The question here covers your options fairly well. Basically you're limited to hand-crafting the HQL/SQL. It's something you want to do if you run into scalability problems, but if you do in my experience it can have a very large positive impact. In particular, it saves a lot of disk and network IO, so your scalability can take a big jump. Not something to do right away though: analyse then optimise.
Are there other ways to limit returned columns other than the ones I listed above?
NHibernate lets you add projections to your queries so you wouldn't need to use views or procs just to limit your columns.
For me this has only been an issue if the tables has LOTS of columns > 30 or if the column had alot of data for example a over 5000 character in a field.
The approach I have used is to just map another object to the existing table but with only the fields I need. So for a search that populates a table with 100 rows I would have a
MyObjectLite, but when I click to view the Details of that Row I would call a GetById and return a MyObject that has all the columns.
Another approach is to use custom SQL, Stroed procs but I only think you should go down this path if you REALLY need the performance gain and have users complaining. SO unless there is a performance problem do not waste your time trying to fix a problem that does not exist.
You can limit number of returned columns by using Projection and Transformers.AliasToBean and DTO here how it looks in Criteria API:
.SetProjection(Projections.ProjectionList()
.Add(Projections.Property("Id"), "Id")
.Add(Projections.Property("PackageName"), "Caption"))
.SetResultTransformer(Transformers.AliasToBean(typeof(PackageNameDTO)));
In LLBLGen Pro, you can return Typed Lists which not only allow you to define which fields are returned but also allow you to join data so you can pull a custom list of fields from multiple tables.
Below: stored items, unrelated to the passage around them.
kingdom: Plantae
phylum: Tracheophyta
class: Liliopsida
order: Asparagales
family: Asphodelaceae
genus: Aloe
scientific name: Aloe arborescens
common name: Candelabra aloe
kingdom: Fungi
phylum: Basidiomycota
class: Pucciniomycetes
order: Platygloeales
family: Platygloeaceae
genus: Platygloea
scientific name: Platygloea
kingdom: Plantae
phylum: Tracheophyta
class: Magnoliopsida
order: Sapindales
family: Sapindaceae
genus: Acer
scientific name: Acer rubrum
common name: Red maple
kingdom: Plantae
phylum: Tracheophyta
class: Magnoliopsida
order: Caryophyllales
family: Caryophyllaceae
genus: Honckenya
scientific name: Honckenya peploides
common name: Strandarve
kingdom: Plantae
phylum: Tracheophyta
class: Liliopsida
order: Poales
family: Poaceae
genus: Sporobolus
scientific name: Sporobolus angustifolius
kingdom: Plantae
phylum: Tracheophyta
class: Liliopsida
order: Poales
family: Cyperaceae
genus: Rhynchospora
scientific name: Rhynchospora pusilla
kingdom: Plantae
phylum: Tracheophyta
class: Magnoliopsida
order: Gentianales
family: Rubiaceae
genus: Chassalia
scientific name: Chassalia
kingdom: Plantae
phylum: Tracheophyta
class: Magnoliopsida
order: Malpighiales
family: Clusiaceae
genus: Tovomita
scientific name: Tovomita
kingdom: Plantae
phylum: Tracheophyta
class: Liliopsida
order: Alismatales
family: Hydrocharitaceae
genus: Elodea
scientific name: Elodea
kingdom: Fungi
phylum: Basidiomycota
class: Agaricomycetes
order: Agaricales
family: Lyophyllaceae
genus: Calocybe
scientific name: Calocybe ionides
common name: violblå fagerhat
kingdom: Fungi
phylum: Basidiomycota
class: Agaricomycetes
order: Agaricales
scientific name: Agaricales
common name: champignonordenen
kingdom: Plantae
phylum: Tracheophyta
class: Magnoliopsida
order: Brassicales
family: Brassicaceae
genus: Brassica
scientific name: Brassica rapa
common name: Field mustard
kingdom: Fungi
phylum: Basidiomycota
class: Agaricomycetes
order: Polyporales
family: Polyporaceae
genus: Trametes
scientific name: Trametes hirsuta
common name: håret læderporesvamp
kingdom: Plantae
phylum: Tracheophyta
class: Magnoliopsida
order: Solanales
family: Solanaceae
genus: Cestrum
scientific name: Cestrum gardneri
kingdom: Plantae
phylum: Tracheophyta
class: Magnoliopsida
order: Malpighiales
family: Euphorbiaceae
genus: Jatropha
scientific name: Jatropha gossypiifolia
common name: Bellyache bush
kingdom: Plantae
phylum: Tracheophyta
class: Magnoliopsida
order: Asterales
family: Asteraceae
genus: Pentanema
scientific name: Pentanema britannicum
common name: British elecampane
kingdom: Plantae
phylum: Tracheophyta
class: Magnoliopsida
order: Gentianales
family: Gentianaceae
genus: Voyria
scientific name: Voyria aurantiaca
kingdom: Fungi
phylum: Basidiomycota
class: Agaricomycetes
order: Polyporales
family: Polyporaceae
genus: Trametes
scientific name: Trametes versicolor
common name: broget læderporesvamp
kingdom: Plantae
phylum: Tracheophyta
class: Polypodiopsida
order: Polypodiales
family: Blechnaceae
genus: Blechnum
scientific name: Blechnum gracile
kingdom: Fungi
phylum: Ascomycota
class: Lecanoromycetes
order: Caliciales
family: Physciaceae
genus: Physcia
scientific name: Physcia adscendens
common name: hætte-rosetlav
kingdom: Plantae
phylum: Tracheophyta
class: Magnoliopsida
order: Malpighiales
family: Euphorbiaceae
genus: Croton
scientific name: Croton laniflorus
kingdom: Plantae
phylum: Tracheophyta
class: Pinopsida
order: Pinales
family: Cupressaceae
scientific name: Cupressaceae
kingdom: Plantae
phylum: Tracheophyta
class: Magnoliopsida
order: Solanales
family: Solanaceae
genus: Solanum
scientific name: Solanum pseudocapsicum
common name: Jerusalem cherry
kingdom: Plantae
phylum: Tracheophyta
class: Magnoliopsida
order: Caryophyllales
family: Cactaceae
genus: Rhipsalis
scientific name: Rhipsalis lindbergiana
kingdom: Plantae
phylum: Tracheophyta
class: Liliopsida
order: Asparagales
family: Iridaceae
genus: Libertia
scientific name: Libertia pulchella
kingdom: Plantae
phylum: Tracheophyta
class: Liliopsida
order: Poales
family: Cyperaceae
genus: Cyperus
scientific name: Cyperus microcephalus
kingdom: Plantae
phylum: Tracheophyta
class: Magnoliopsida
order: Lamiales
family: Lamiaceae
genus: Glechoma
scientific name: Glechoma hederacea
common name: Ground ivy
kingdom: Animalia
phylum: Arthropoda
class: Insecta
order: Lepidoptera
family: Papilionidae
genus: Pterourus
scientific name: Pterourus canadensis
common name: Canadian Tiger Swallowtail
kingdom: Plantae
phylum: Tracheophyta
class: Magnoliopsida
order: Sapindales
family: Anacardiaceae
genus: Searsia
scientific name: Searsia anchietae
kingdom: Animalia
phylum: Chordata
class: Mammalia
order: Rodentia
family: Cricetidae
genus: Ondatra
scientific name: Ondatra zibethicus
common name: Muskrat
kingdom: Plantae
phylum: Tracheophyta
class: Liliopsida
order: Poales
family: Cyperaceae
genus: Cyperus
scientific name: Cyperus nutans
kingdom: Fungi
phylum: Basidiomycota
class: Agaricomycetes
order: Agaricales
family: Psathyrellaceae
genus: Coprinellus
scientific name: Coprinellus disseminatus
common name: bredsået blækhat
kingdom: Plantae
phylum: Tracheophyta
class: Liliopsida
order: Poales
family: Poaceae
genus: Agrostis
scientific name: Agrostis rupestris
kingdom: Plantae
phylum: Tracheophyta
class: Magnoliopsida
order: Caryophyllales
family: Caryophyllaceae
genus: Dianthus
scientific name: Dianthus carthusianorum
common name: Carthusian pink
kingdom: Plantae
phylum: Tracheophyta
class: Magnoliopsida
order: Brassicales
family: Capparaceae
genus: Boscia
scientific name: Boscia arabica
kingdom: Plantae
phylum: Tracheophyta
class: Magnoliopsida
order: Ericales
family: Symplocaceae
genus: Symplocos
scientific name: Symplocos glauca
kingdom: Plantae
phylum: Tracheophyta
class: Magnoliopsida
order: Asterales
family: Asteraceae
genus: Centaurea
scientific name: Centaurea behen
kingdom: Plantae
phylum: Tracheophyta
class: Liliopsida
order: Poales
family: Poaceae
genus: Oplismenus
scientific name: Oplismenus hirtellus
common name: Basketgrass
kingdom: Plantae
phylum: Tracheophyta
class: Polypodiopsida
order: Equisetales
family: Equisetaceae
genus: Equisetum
Overall, I agree that for most situations, this is premature optimization.
One of the big advantages of using LLBLGen and other ORMs as well (I just feel confident speaking about LLBLGen because I have used it since its inception) is that the performance of the data access has been optimized by folks who understand the issues better than your average bear.
Whenever they figure out a way to further speed up their code, you get those changes "for free" just by re-generating your data layer or by installing a new dll.
Unless you consider yourself an expert at writing data access code, ORMs probably improve most developers efficacy and accuracy.